One of the tasks it immediately sets about is demolishing the idea that Rome in the 60s and 50s was ripe for revolution and Caesar a leading popularis, or champion of the people. This, according to Meier, represents a failure to understand the unusual extent to which Roman citizens in the first century BC identified themselves with the political order. "To put it in extreme terms: they did not have constitutions - they were constitutions," he writes.

So close was this identification that sustained opposition was either unthinkable or perceived (as Caesar eventually came to be) as a threat to the Republic itself rather than just the ruling class: "The opposite of res publica was not monarchy, but nulla res publica ("no republic") or res republica amissa ("lost republic"), that is to say, disorder." These are difficult but not arcane concepts which throw new light on the shifting alliances between gifted individuals like Gnaeus Pompeius Magnus (Pompey), Crassus, Cicero and Caesar, which are hard to explain in conventional party terms.

According to this analysis, the Republic fell not because of Caesar but because of a mutual failure of understanding. By temperament an outsider, with scant respect for the senatorial class which governed Rome, Caesar did not understand that his assaults on his personal enemies would weaken the Republic itself precisely because there was no coherent alternative. Equally, the oligarchy failed to recognise that in allowing marauders like Caesar and Pompey to extend the boundaries of empire and seize booty in their name, they were also permitting them to build up a significant power base - the legions - whose loyalty rested with their commanders rather than the state.

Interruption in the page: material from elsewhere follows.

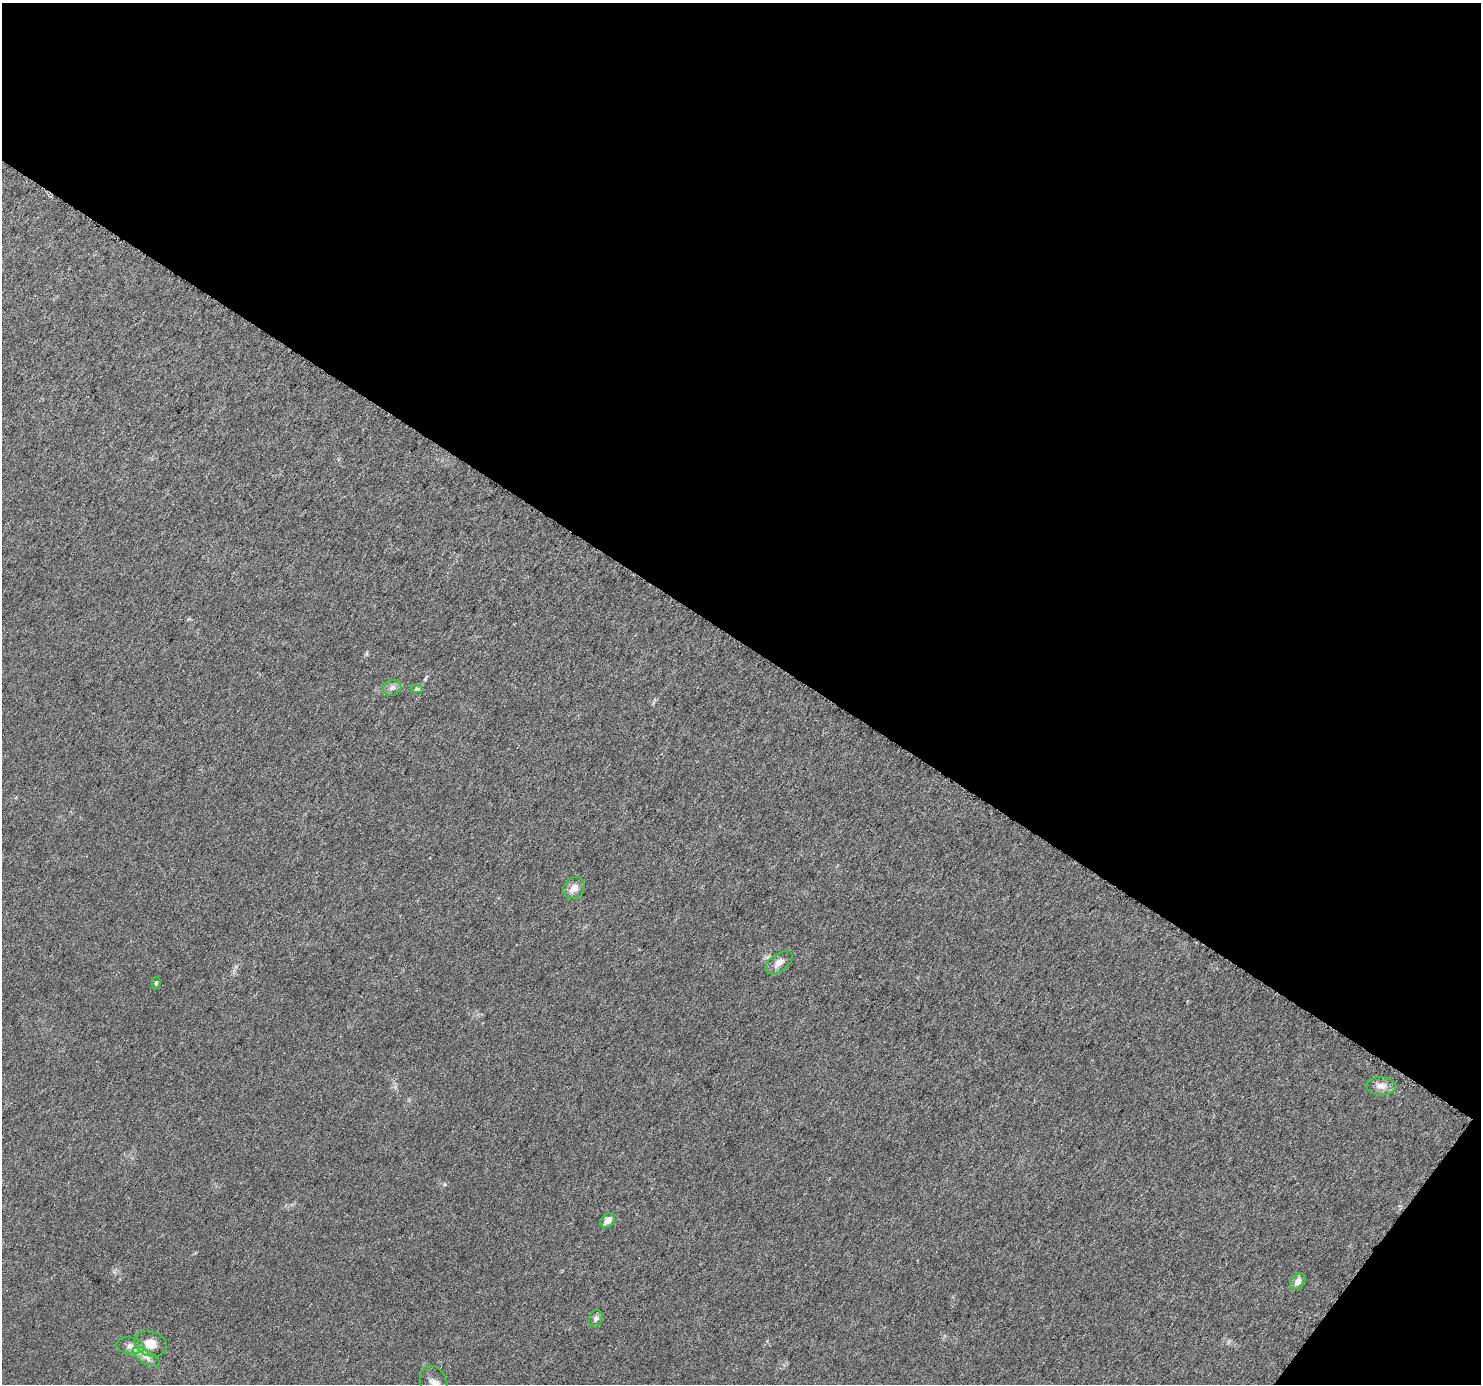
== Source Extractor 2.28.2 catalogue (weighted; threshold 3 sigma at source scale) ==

Meier argues that Caesar's insensitivity to political institutions enabled him to enfeeble them but left him exhausted and with little idea what to do next. He builds up a convincing portrait of a man with a restless need for achievement but no master plan: "He had climbed ever higher and defeated everyone. Where was it to stop?" Meanwhile the Senate, which had tried to buy him off with commands and triumphs, could no longer control the monster it had created.

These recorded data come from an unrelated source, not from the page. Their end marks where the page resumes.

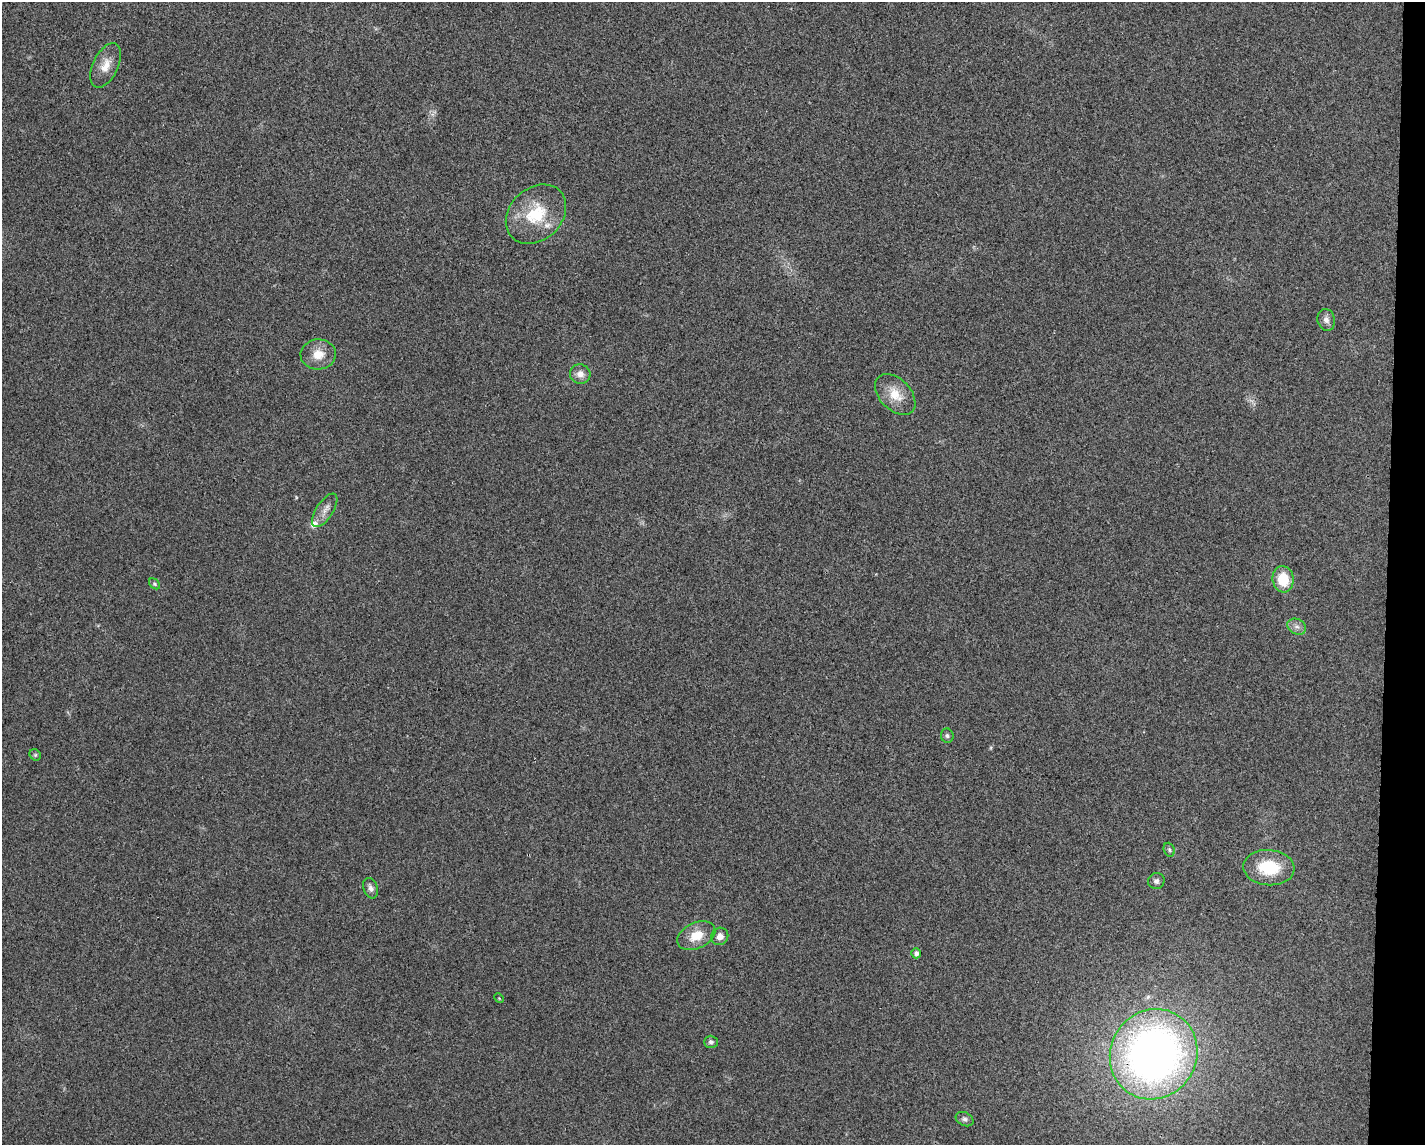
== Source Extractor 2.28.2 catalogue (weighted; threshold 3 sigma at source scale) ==
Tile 6 of 3 x 4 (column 3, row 2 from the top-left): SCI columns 2957-4379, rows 2291-3433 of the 4599 x 4579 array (HDU 1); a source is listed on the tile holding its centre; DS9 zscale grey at full resolution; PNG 1427 x 1147 px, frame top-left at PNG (2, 2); each listed source drawn as its Kron ellipse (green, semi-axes under 4 px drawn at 4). Shown black and unused: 3% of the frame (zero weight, under 3 of 4 exposures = <1% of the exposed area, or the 3 px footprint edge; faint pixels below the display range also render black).
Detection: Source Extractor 2.28.2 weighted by HDU 2 'WHT'; one run over the whole footprint, this tile lists its part. Background 0.0249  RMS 0.006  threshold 0.0268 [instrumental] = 3 sigma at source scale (4.5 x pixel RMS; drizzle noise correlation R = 1.50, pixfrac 1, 0.05/0.05 arcsec/px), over >= 5 px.
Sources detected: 24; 1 inside a brighter listed object's ellipse — not listed separately; the other 23 listed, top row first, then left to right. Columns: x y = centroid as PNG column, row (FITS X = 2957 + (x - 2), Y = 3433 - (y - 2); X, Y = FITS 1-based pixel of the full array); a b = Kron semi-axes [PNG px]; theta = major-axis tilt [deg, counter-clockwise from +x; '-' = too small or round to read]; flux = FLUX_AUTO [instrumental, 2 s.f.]
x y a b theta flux
106 65 24 12 65 8.5
536 214 33 26 43 28
1326 320 11 8 -76 3.2
318 354 17 15 3 9.2
580 374 10 9 - 4.2
895 394 24 15 -46 12
325 510 19 8 57 4.8
1283 579 13 10 -81 16
154 584 6 4 -41 0.97
1297 627 10 7 -23 2.8
947 736 7 6 - 1.4
35 755 6 5 - 0.99
1169 850 7 5 -69 1.2
1269 868 26 17 -4 25
1156 881 8 8 - 2.1
371 888 10 7 -70 2.7
696 936 20 13 25 11
720 936 9 8 - 3.8
916 953 5 5 - 2.2
499 998 5 4 - 0.59
711 1042 7 6 - 1.5
1154 1054 46 43 58 350
965 1119 9 6 -27 1.8
Overlapping masked pixels (flux is a lower limit): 1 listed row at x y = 1154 1054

Meier is as fond of paradox as any Roman author and writes a Latinised prose whose formal elegance is evident even in translation. His Caesar goes well beyond the confines of biography to present a radical analysis of a political system in decline, and the opportunities it afforded one of the most brilliant and unscrupulous individuals of all time. While Suetonius' harsh judgement that Caesar deserved his assassination may well be correct, it is impossible to remain unmoved by Meier's evocation of his final moments on the Ides of March in 44BC: "At last, severely wounded, he drew his toga over his head. No one should see him as he lay bleeding, powerless, dying."